If we (and other similarly situated projects) are gun-shy about adding the features that will best support the privacy rights of our users, we will have failed at our mission from the first deploy.
delegateCall in the wild at LivePeer
We are not alone in putting this particular sensibility to work - late last year, we started noticing similar development occurring at LivePeer, a project with whom we tend to (inadvertently or otherwise) cluster at various conferences and hackathons.
I caught up with LivePeer's Yondon Fu, who has authored quite a bit of their contract upgrade infrastructure.
"We initially decided to use the delegatecall proxy pattern for the Livepeer contracts because we thought it resulted in less code complexity," Yondon told me via Discord. He went on to point out that "if you're using a storage contract that serves as a generic KV store then in order to use structs in your logic contract you'll have to translate the struct schema into corresponding writes to the storage contract," echoing Vicky's concerns.
I asked Yondon if, after performing a couple of mainnet contract upgrades, he still felt good about the decision to use delegateCall
.
"We've been happy with the pattern selection thus far because it has enabled us to deploy a few upgrades to our contracts some of which were feature additions and some of which were bug fixes. The latter was particularly important and we knew that some type of a bug was inevitably going to arise given that we were deploying an alpha version of the software."
Mitigating the risks
The pressing question for us, then, is, how do we use Vicky's "green energy option" in a way that mitigates the risks we know are inherent in the proxy pattern, and particularly with delegateCall?

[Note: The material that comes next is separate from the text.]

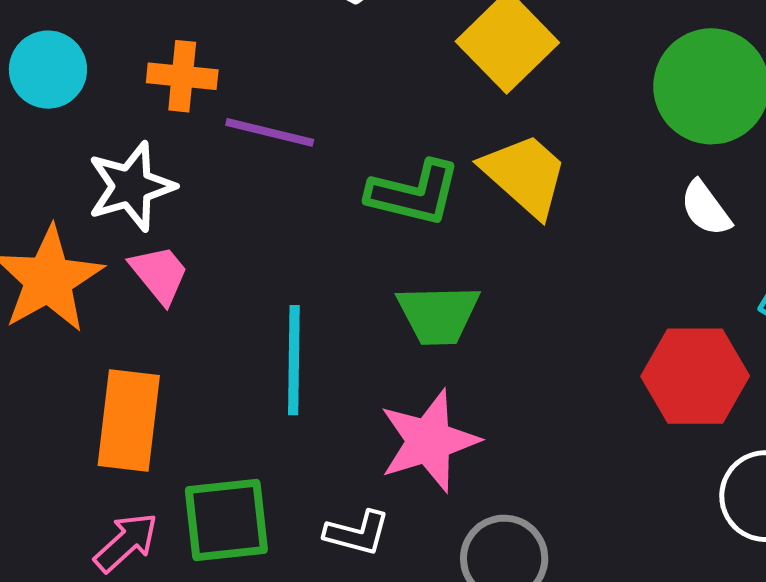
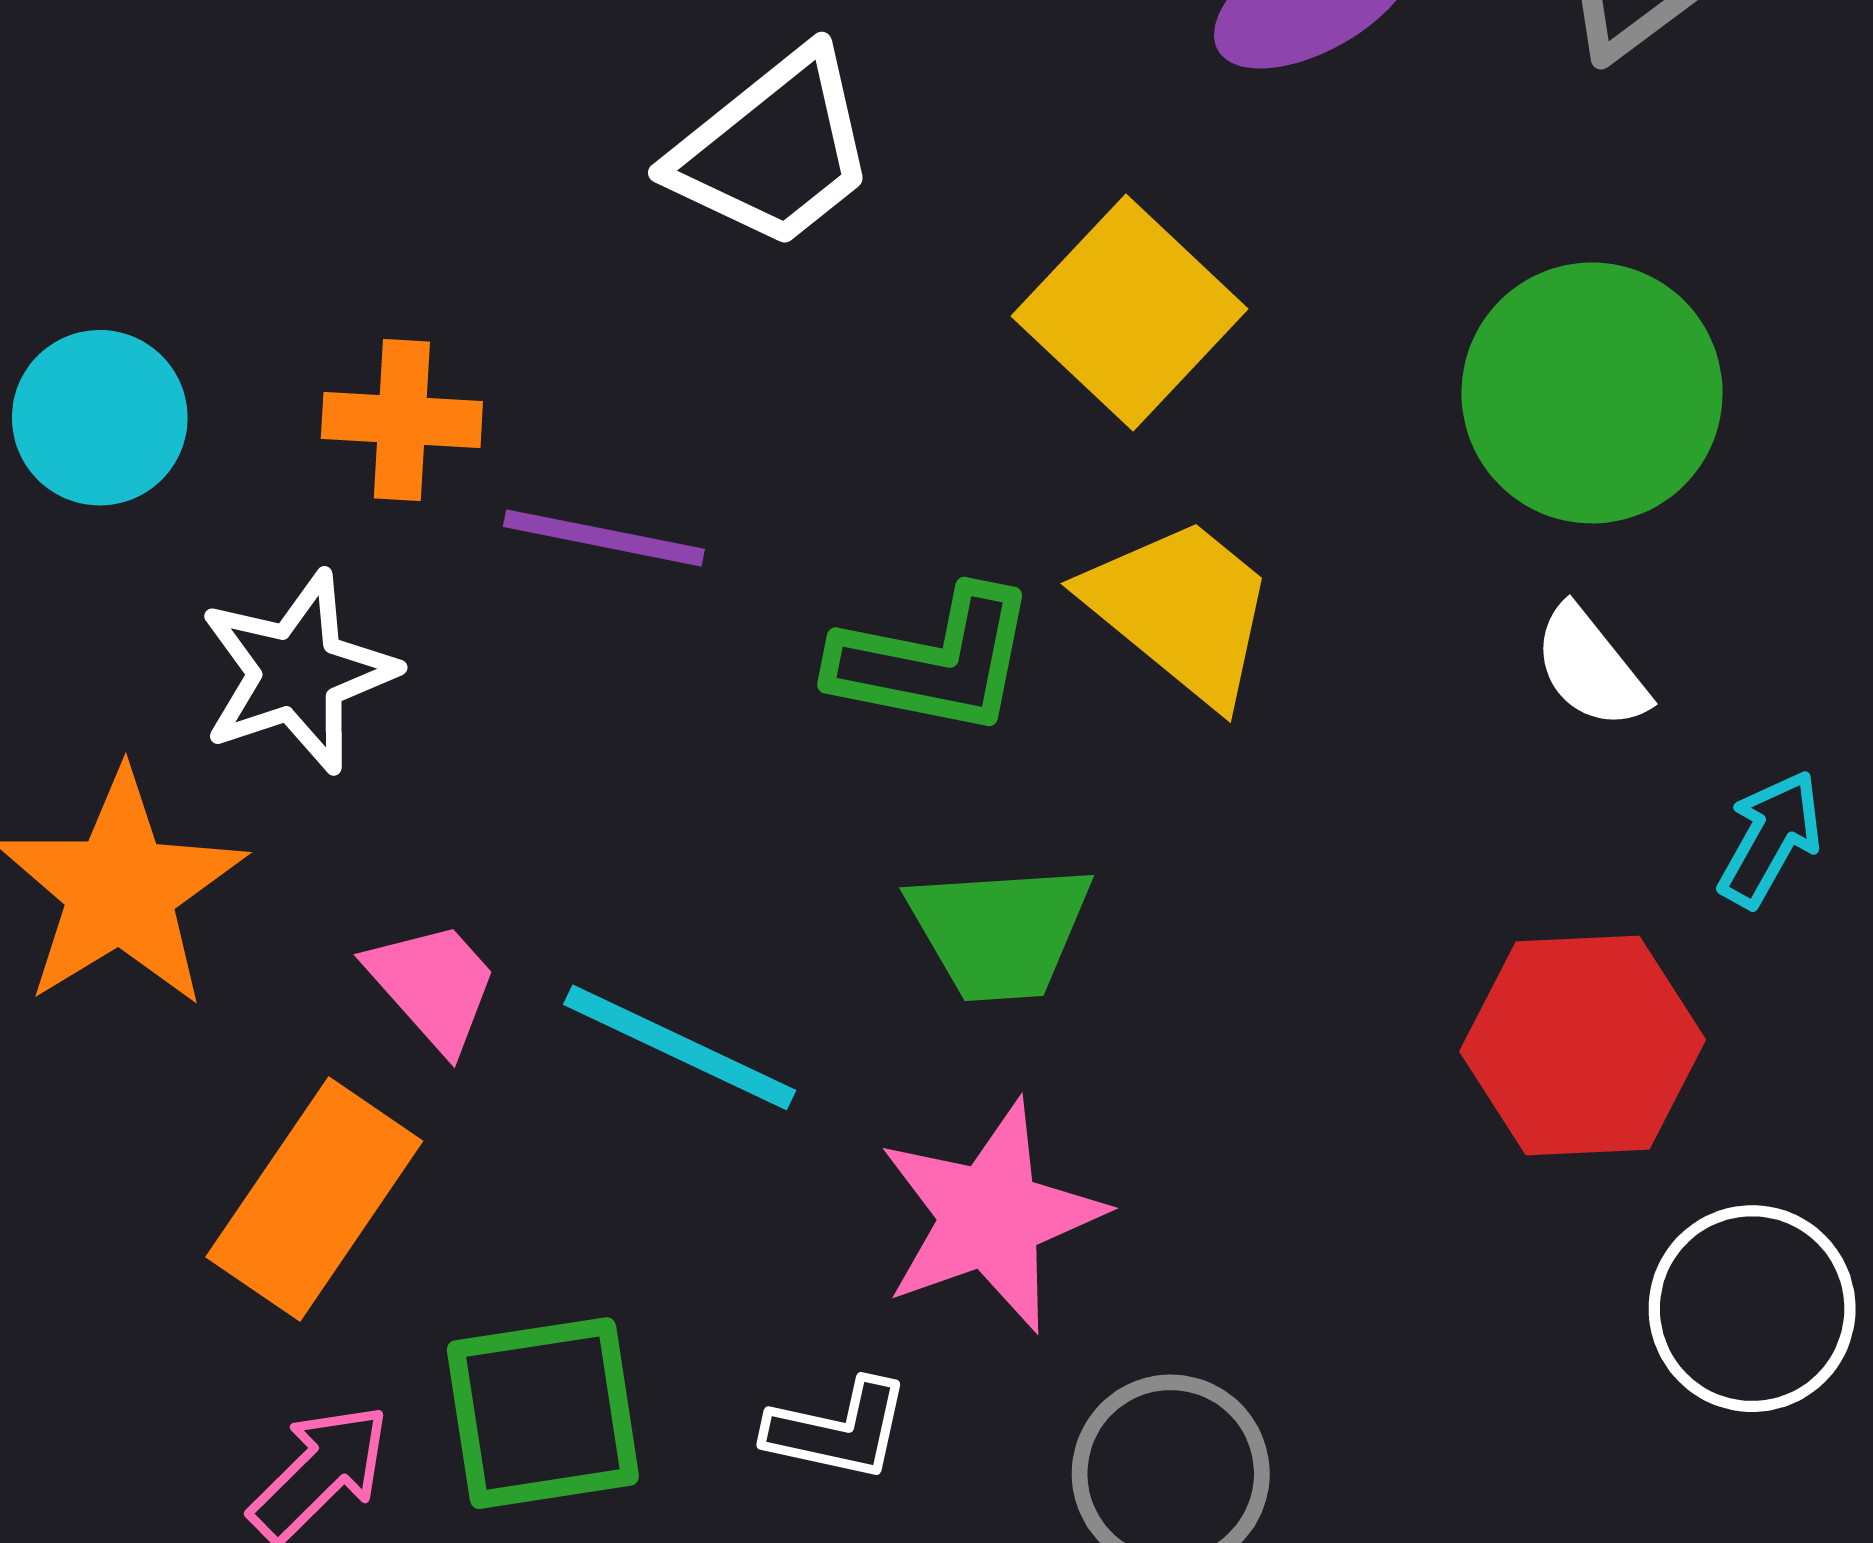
pink trapezoid: (159, 274) -> (433, 985), moved
cyan line: (294, 360) -> (680, 1047), turned -63
orange rectangle: (129, 421) -> (314, 1199), turned 30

Yondon posed a similar question during our exchange, saying "up until now, we've mainly been very careful and thorough in our upgrade process. This process has been very manual though (in particular the storage layout validation) and going forward we would like to automate these storage layout checks."
The centerpiece of our mitigation strategy at NuCypher is the way that we verify the layout of our previously-deployed and candidate contracts prior to an upgrade. We deploy candidate contracts to the blockchain and then we perform checks to verify compatibility between the layout of the previously-deployed contract and the candidate contract.
On layout verification, Victoria says: "We aren't merely checking storage - the check itself is on-chain. You always check only with bytecode, with direct access for slots. One minus: it's costly because you pay for the on-chain parts of this verification."
"We are not 100% safe - nobody is. We can't check everything, but we can check the main slots in the storage layout. And again, because the check is on-chain, this means that even if we put an incompatible contract in our repo, we won't be able to upgrade to it even by force."
Best practices for writing upgradeable smart contracts in a secure way are still emerging and very much unclear. While we think the proxy pattern best fits our project's requirements, we also recognize that the other patterns make sense in other places.
For our part, we will continue to pursue our mission by ensuring that privacy-preserving solutions are not only available but affordable.
We're hopeful that this post will contribute to the broader conversation and help us get to a point where we're all more comfortable writing, deploying, and upgrading smart contracts.